Origine et histoire de l'Église Sainte-Radegonde
L'église Sainte-Radegonde de Poitiers, située entre la cathédrale Saint-Pierre et la rivière Clain, trouve ses origines au VIe siècle. Fondée par la reine des Francs Radegonde sous le vocable de Sainte-Marie-hors-les-murs, elle fut renommée après la mort de sa fondatrice en 587, lorsque son corps y fut inhumé. Construite à l’extérieur des remparts gallo-romains pour des raisons funéraires, elle devint un lieu de sépulture pour les religieuses de l’abbaye Sainte-Croix, première abbaye féminine de Gaule fondée par Radegonde elle-même.

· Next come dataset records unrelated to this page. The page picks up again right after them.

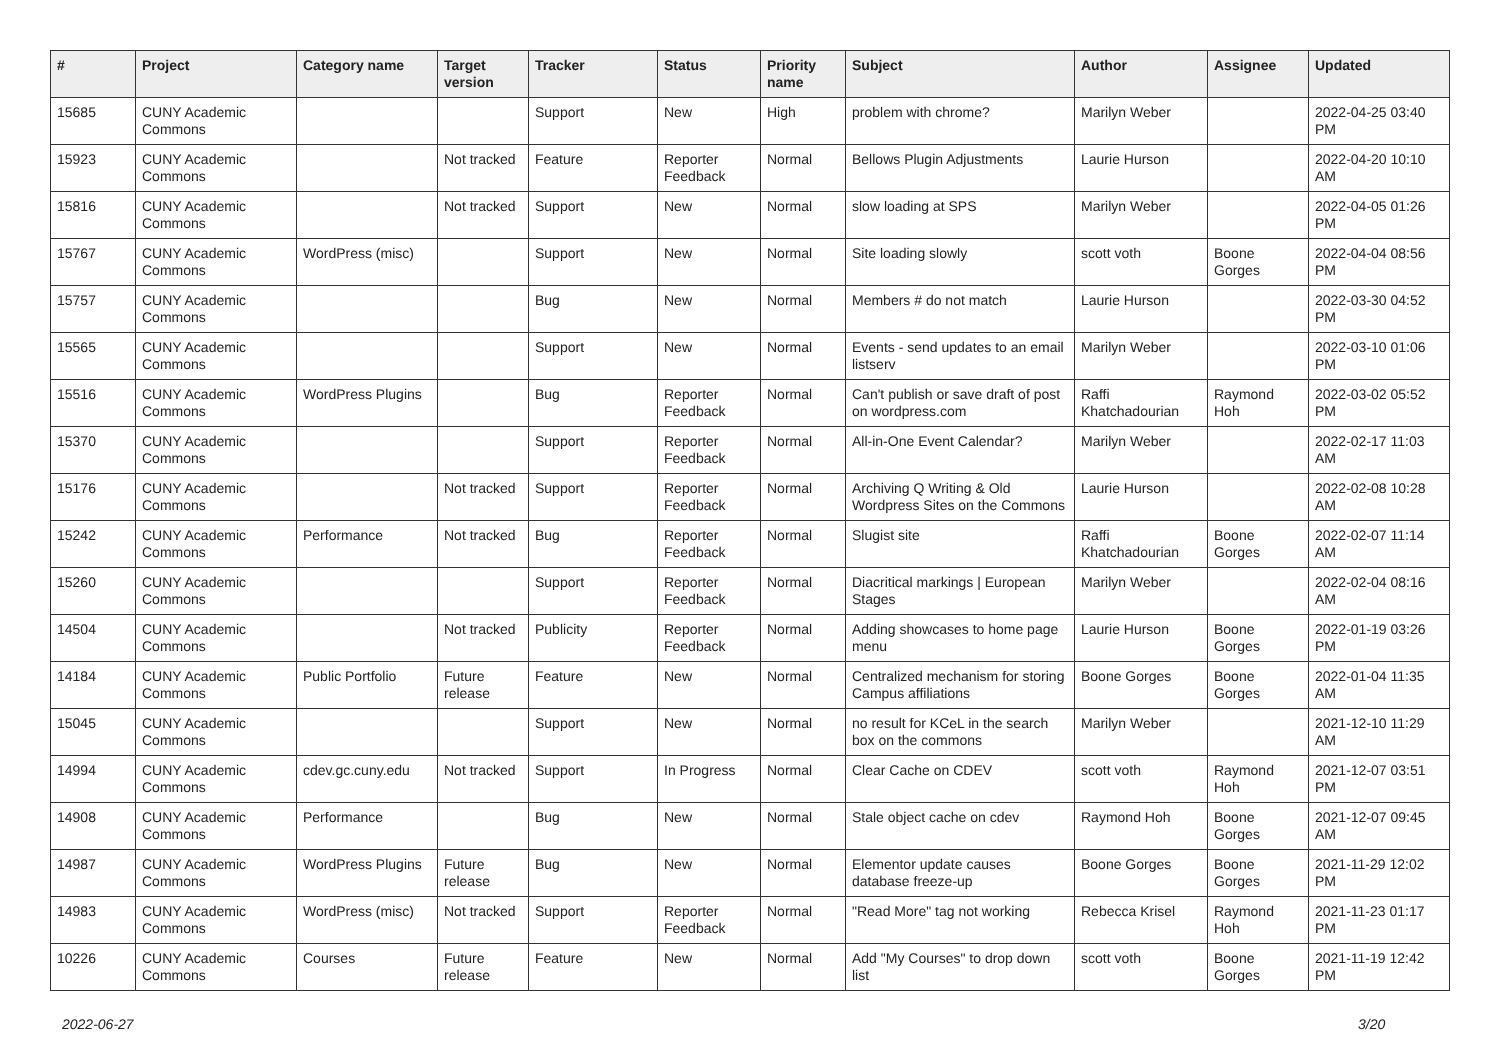| # | Project | Category name | Target version | Tracker | Status | Priority name | Subject | Author | Assignee | Updated |
| --- | --- | --- | --- | --- | --- | --- | --- | --- | --- | --- |
| 15685 | CUNY Academic Commons | | | Support | New | High | problem with chrome? | Marilyn Weber | | 2022-04-25 03:40 PM |
| 15923 | CUNY Academic Commons | | Not tracked | Feature | Reporter Feedback | Normal | Bellows Plugin Adjustments | Laurie Hurson | | 2022-04-20 10:10 AM |
| 15816 | CUNY Academic Commons | | Not tracked | Support | New | Normal | slow loading at SPS | Marilyn Weber | | 2022-04-05 01:26 PM |
| 15767 | CUNY Academic Commons | WordPress (misc) | | Support | New | Normal | Site loading slowly | scott voth | Boone Gorges | 2022-04-04 08:56 PM |
| 15757 | CUNY Academic Commons | | | Bug | New | Normal | Members # do not match | Laurie Hurson | | 2022-03-30 04:52 PM |
| 15565 | CUNY Academic Commons | | | Support | New | Normal | Events - send updates to an email listserv | Marilyn Weber | | 2022-03-10 01:06 PM |
| 15516 | CUNY Academic Commons | WordPress Plugins | | Bug | Reporter Feedback | Normal | Can't publish or save draft of post on wordpress.com | Raffi Khatchadourian | Raymond Hoh | 2022-03-02 05:52 PM |
| 15370 | CUNY Academic Commons | | | Support | Reporter Feedback | Normal | All-in-One Event Calendar? | Marilyn Weber | | 2022-02-17 11:03 AM |
| 15176 | CUNY Academic Commons | | Not tracked | Support | Reporter Feedback | Normal | Archiving Q Writing & Old Wordpress Sites on the Commons | Laurie Hurson | | 2022-02-08 10:28 AM |
| 15242 | CUNY Academic Commons | Performance | Not tracked | Bug | Reporter Feedback | Normal | Slugist site | Raffi Khatchadourian | Boone Gorges | 2022-02-07 11:14 AM |
| 15260 | CUNY Academic Commons | | | Support | Reporter Feedback | Normal | Diacritical markings / European Stages | Marilyn Weber | | 2022-02-04 08:16 AM |
| 14504 | CUNY Academic Commons | | Not tracked | Publicity | Reporter Feedback | Normal | Adding showcases to home page menu | Laurie Hurson | Boone Gorges | 2022-01-19 03:26 PM |
| 14184 | CUNY Academic Commons | Public Portfolio | Future release | Feature | New | Normal | Centralized mechanism for storing Campus affiliations | Boone Gorges | Boone Gorges | 2022-01-04 11:35 AM |
| 15045 | CUNY Academic Commons | | | Support | New | Normal | no result for KCeL in the search box on the commons | Marilyn Weber | | 2021-12-10 11:29 AM |
| 14994 | CUNY Academic Commons | cdev.gc.cuny.edu | Not tracked | Support | In Progress | Normal | Clear Cache on CDEV | scott voth | Raymond Hoh | 2021-12-07 03:51 PM |
| 14908 | CUNY Academic Commons | Performance | | Bug | New | Normal | Stale object cache on cdev | Raymond Hoh | Boone Gorges | 2021-12-07 09:45 AM |
| 14987 | CUNY Academic Commons | WordPress Plugins | Future release | Bug | New | Normal | Elementor update causes database freeze-up | Boone Gorges | Boone Gorges | 2021-11-29 12:02 PM |
| 14983 | CUNY Academic Commons | WordPress (misc) | Not tracked | Support | Reporter Feedback | Normal | "Read More" tag not working | Rebecca Krisel | Raymond Hoh | 2021-11-23 01:17 PM |
| 10226 | CUNY Academic Commons | Courses | Future release | Feature | New | Normal | Add "My Courses" to drop down list | scott voth | Boone Gorges | 2021-11-19 12:42 PM |
2022-06-27 3/20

L’édifice actuel résulte de reconstructions majeures après un incendie en 1083. La dédicace du nouvel édifice roman, dont subsistent le chevet et le clocher-porche, eut lieu en 1099. La nef, de style gothique plantagenêt, fut ajoutée au XIIIe siècle et voûtée au XIVe. L’église, à la fois paroissiale et collégiale, abritait une communauté de chanoines chargée de veiller sur le tombeau de la sainte. Saccagée en 1562 pendant les guerres de Religion, elle fut classée Monument Historique en 1862.

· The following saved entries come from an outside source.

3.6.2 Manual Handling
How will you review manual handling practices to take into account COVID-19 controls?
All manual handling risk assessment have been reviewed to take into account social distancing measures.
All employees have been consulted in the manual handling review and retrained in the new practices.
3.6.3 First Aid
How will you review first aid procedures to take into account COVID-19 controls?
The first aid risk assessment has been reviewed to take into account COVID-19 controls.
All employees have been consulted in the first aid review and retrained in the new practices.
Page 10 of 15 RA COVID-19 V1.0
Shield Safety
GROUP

Le chevet, d’une raideur anguleuse annonçant l’art gothique, contraste avec les arcades en creux de sa base. Le clocher-porche roman, doté d’un portail gothique flamboyant du XVe siècle, conserve des reliefs du XIe siècle, dont un Christ en Majesté et une figure féminine couronnée, peut-être Radegonde. À l’intérieur, la nef unique, inspirée de la cathédrale voisine, présente des voûtes à liernes et une coursière ornée de modillons sculptés. Les vitraux, comme celui offert par Alphonse de Poitiers en 1270, illustrent la vie du Christ et les miracles de la sainte.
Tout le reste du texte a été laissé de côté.